#### [What the task asks]
List every city named in the forum post about the Scott Walker recall below.

#### [Document passage]

________

# Scott Walker Recall



## Datura (Mar 12, 2012)

Hi!

As the location field on my profile indicates, I currently live, work, and attend a public university in the state of Wisconsin (even though I still identify as a Minnesotan, and maintain that Minnesota is the best state in the entire United States). Wisconsin's not well-known outside of the U.S. Midwest, and understandably so; Milwaukee, its largest city, has been hurt quite bit by deinstruialization and everything that goes with it, and is also largely ignored due to its proximity to the colossus that is Chicago. There are a few other cities, too. Madison, the capitol city, is one of the most liberal areas in the country, and home to the world-class University of Wisconsin. Green Bay is home to one of the best American sports franchises and is a beautiful port city to boot.

________

#### [Extracted entries]

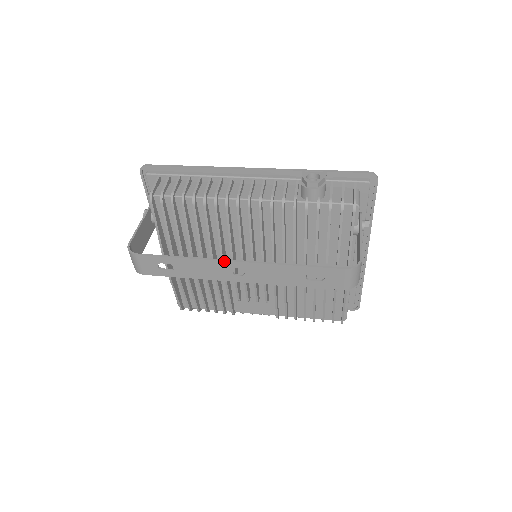
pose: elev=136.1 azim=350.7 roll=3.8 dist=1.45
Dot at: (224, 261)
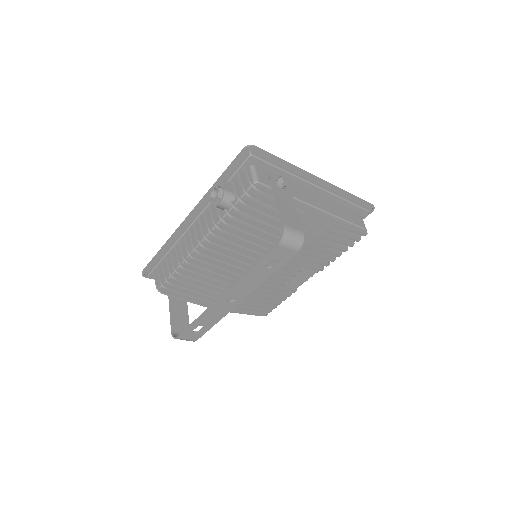
Dot at: (216, 302)
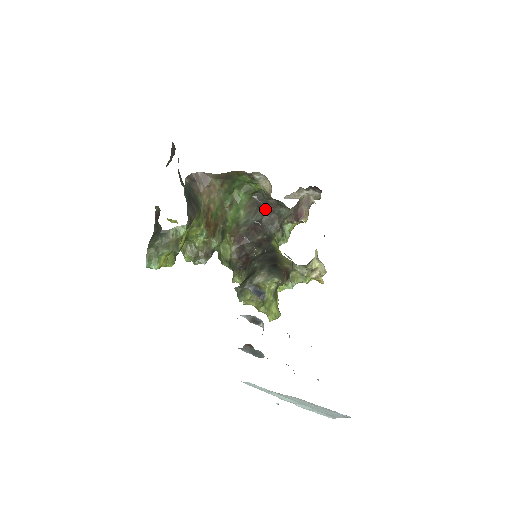
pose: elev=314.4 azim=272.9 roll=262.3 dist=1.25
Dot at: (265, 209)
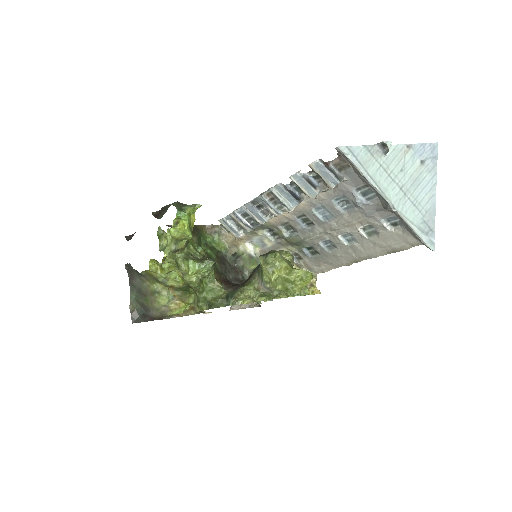
Dot at: (230, 273)
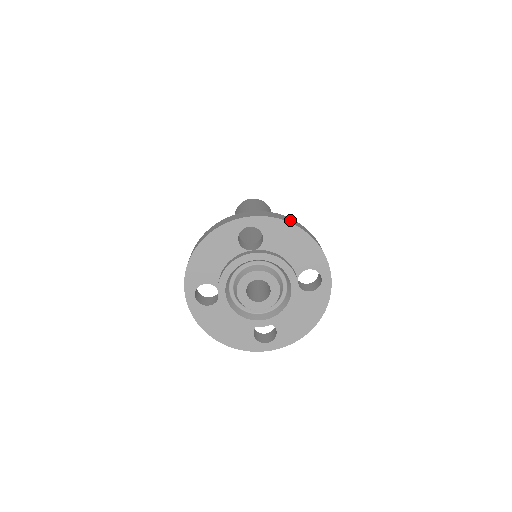
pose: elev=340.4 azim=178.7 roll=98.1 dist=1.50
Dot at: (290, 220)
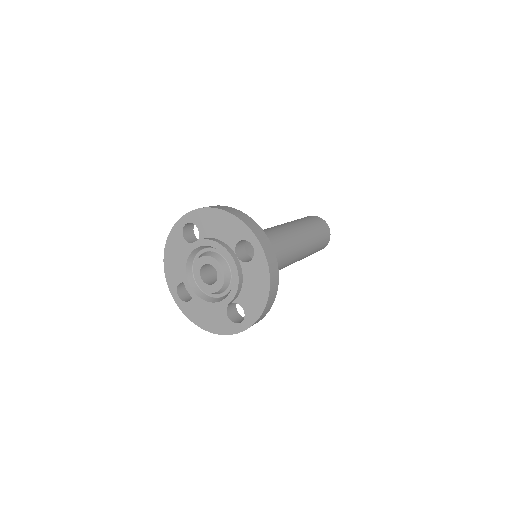
Dot at: (214, 206)
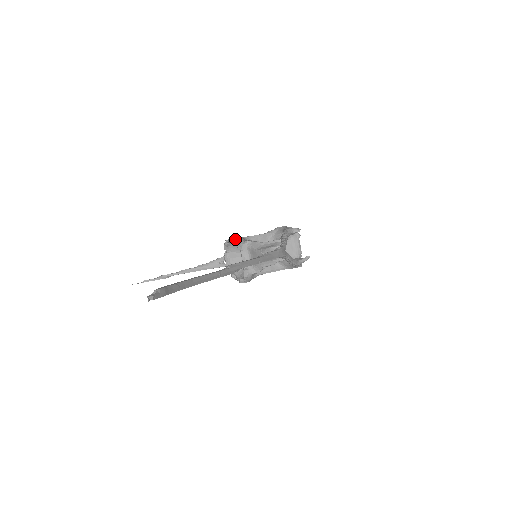
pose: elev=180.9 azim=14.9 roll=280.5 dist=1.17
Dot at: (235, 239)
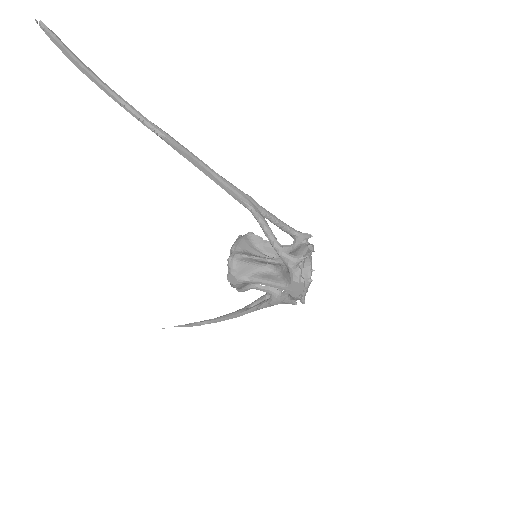
Dot at: occluded
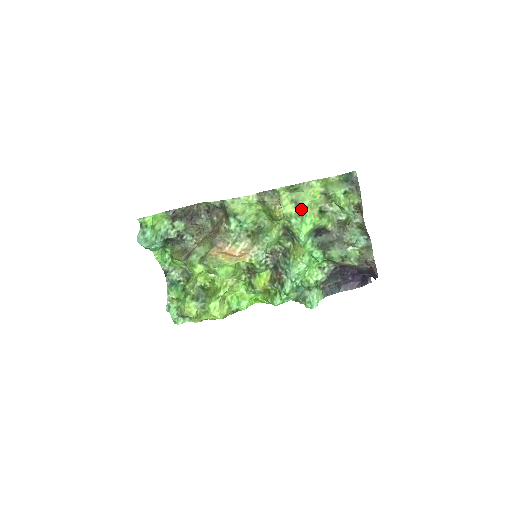
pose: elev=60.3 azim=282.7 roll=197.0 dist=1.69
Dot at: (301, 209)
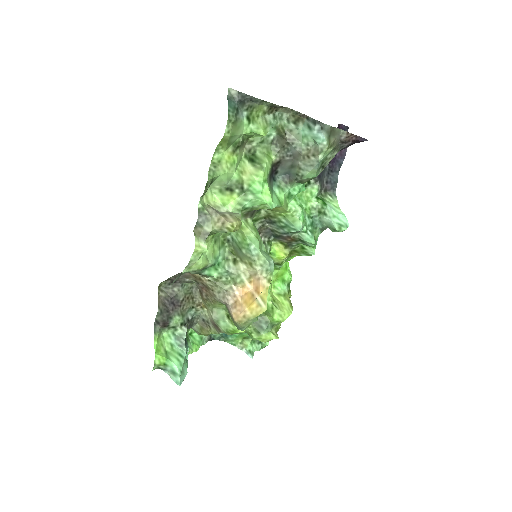
Dot at: (238, 187)
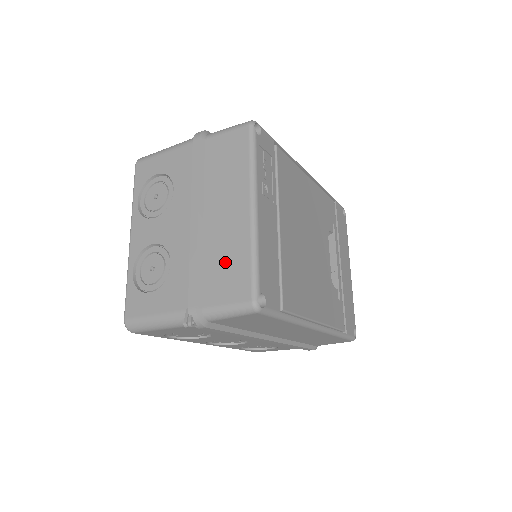
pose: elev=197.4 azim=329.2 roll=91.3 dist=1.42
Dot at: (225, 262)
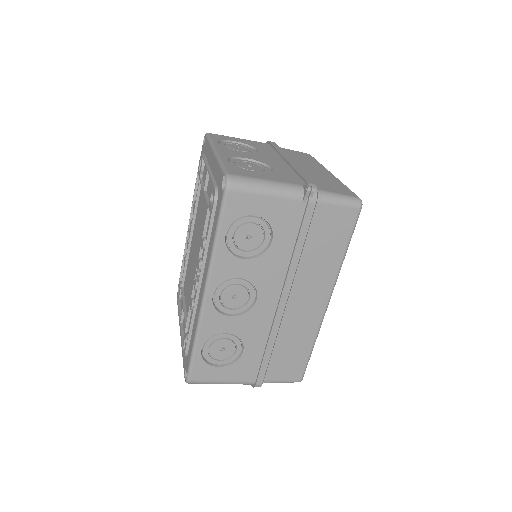
Dot at: (325, 181)
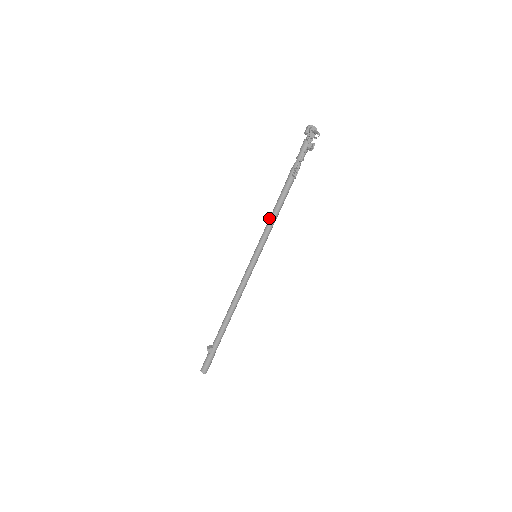
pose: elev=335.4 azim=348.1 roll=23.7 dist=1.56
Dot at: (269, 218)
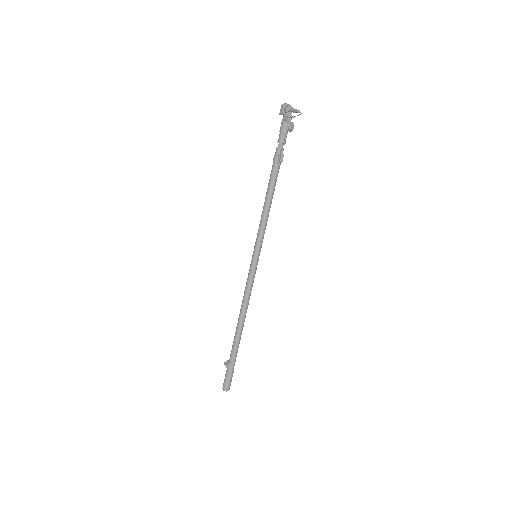
Dot at: (262, 213)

________

#### [Reply to the task]
Milwaukee, Chicago, Madison, Green Bay